Delays would expose the planet to dangerous warming within a lifetime or force even harsher and costlier measures that could cause significant damage to the global economy, WWF International said in a technical report.

"The question for leaders and governments everywhere is how to rein in dangerously high levels of carbon dioxide emissions without stunting development and reducing development and reducing living standards," said WWF Director General James Leape.

"We have a small window of time in which we can plant the seeds of change and that is the next five years. We cannot afford to waste them," he added.

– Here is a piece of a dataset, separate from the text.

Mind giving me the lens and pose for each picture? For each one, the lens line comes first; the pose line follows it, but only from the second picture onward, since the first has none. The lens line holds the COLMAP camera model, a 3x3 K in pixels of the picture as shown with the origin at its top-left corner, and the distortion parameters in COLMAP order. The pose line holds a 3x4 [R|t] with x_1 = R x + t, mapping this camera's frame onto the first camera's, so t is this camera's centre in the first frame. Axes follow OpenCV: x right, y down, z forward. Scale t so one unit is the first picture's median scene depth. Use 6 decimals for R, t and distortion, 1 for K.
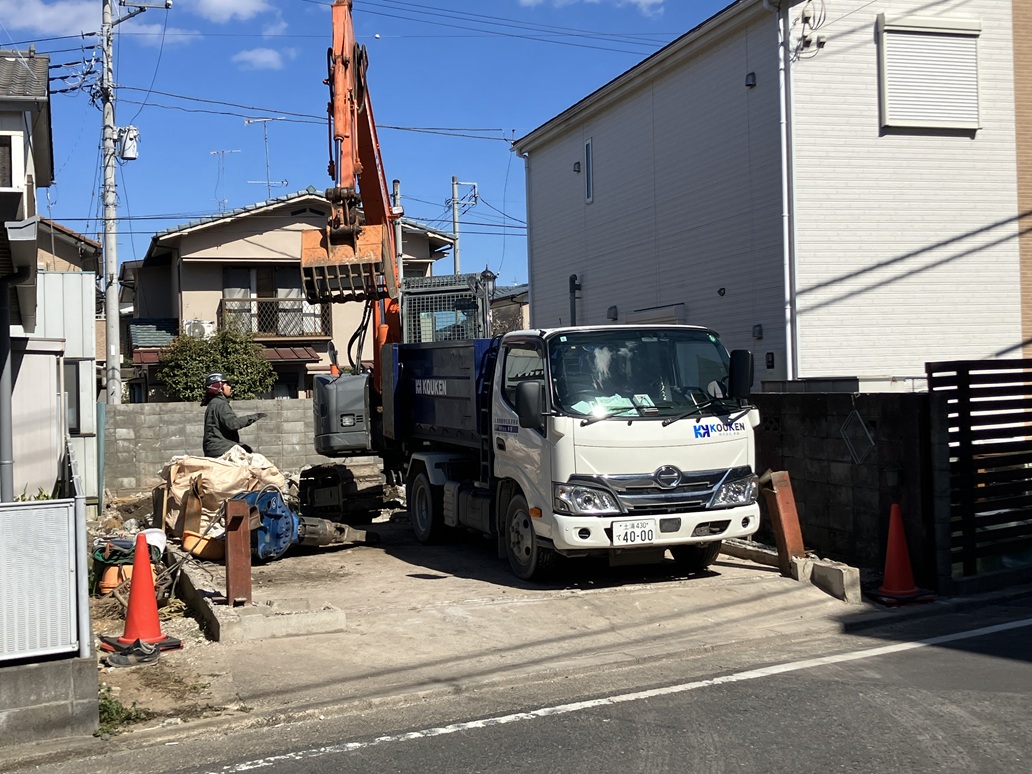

Although the worst consequences can be averted with known technologies, new energy sources and energy-saving measures, economic and political decision-making was still "on a different and dangerous trajectory," the report said

"Scientific warnings continue to mount, yet the debate continues and what passes for vision seems to have great difficulty seeing past the next filling station," it added.

The report advocated six key solutions, including more efficient energy use, the reversal of deforestation, accelerated development of low emission technologies such as wind and solar power, as well as energy storage, replacing coal-fired power stations with gas, and carbon capture and sequestration.

Together they could cut carbon dioxide emissions by about 60 to 80 percent by 2050 provided they are implemented on time.

If concerted decisions are made by every country within five years, the measures could have the desired impact "based on the real world constraints on the speed of industrial tranisition," the report said.

The "Climate Solutions: WWF's Vision for 2050" was produced by a taskfroce that includes 100 scinetists and experts.

It focused purely on the issue of what is known about the technologies and physical resources available as well as industry's ability to cope with change.

It did not examine the economic costs, or the exact policies needed to implement the steps.

But the WWF said it was "acutely aware" that steps like ending the dominance of oil and coal, phasing out nuclear power, and rapidly expanding biofuels could cause huge social, environmental and economic upheavals if they are badly managed.

Reports by the UN's Integovernmental Panel on Climate Change this year underlined that efforts to stabilise the level of greenhouse gases over the next 20 to 30 years will be crucial in the fight against global warming.

The IPCC scientists said carbon dioxide emissions by industry, transport and households were already having an impact on the world's climate and were set to wreak huge damage on human settlement and wildlife this century if they went unchecked.